My goodness, the requests for LinkedIn recommendations are coming in a fairly good clip and I suspect they will just keep coming in the next quarter.  From my perspective, those impacted by the economy are good solid folk with skills and long term employment histories and for many this is their first layoff and it can’t be fun.  This also can’t be a good sign for the economy and it is interesting how LinkedIn has become a bellwether for the economy.   Clearly times are tough and marketing yourself and differentiating has to be a challenge in this job market.    I was watching CBS early and they had a “job search expert” on, Susan Morem, who authored a couple of books on the topic and she had at least 1 good idea.   So here is the Top 5 Tips she offered in total:

“The average job search is 3 months, but could go up to 6 or 9 months”

  • Create a Plan – “Know what you are going for – but also know what you will settle for, not a time to be picky”
  • Treat Finding a Job like a Job – “Always be on”
  • Practice Interviewing
  • Market Yourself – “Think about yourself as a product”
  • Get a makeover – “You want to look your best… taking time with your appears can make all the difference”

I definitely think the product concept is the right way to look at it, however I can see the allure of a makeover.  Just like a product, a job search is marketing with the same marketing mix which needs to be balanced.  Think about it – you have a target market and a product.  How you position, price and promote your capabilities are critical to landing a new gig.  Take a recent piece I saw in one of those lifestyle news pieces on TV that reinforced the promotion reality of marketing your capabilities –   an experienced MIT graduate was resorting to standing outside with a sandwich board till he get a job.

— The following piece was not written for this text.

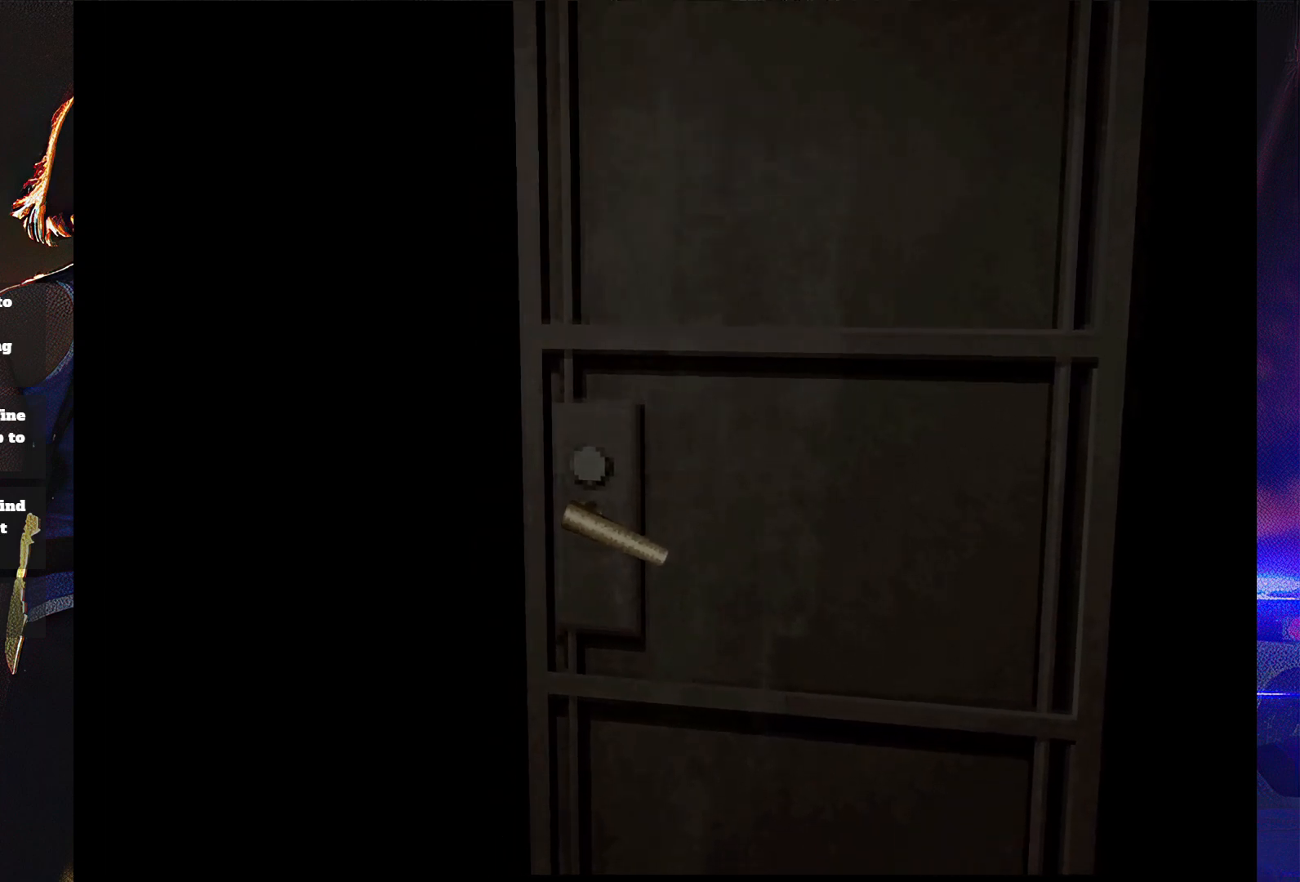
{"buttons": [], "button_events": []}
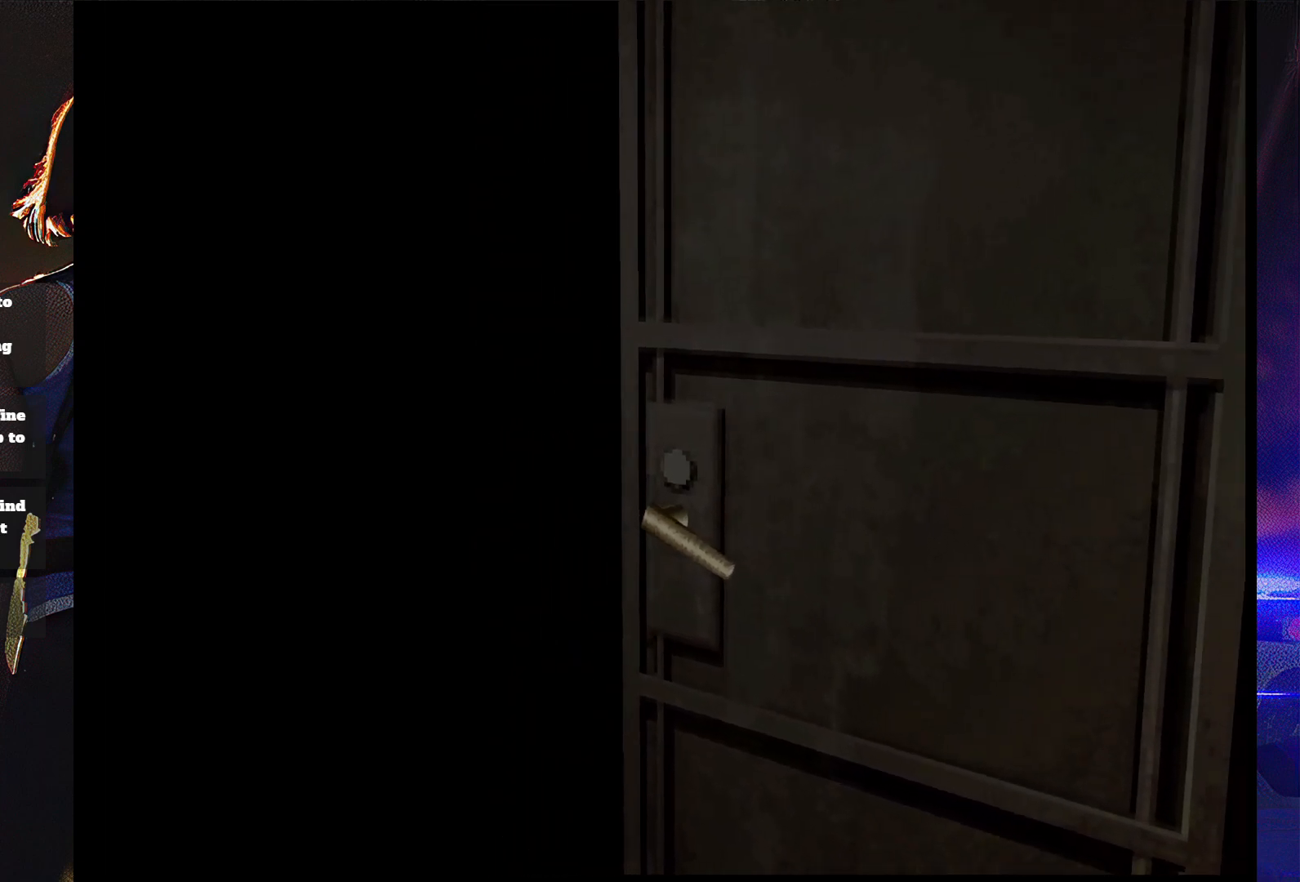
{"buttons": [], "button_events": []}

There a lot of good folks with talent, experience and education competing for jobs so ya gotta do something.  Resumes, experience and skills are abundant and alone won’t do the job in a competitive marketplace.  The marketplace is getting more competitive everyday!

I was talking to Sheryl who does a little writing here, she’s does mainly contract marketing work, but on the side she does some resume writing for friends and she has been a little busy lately on that front.  At this point in time, Sheryl’s resume queue overfloweth.   If Sheryl’s queue is any indicator, I suspect that demand is up across the board.    While Sheryl’s focus is writing resumes for executives, she claims that it is becoming increasingly evident that resumes no longer carry the weight they once did.  That’s assuming they ever did and most jobs aren’t placed due to relationships, but when most of your network is on the street and part of your competition that kinda sucks which is the reality for several folks I know.  Ultimately you have to standout somehow and the standard resume just isn’t going to do it, neither will a makeover.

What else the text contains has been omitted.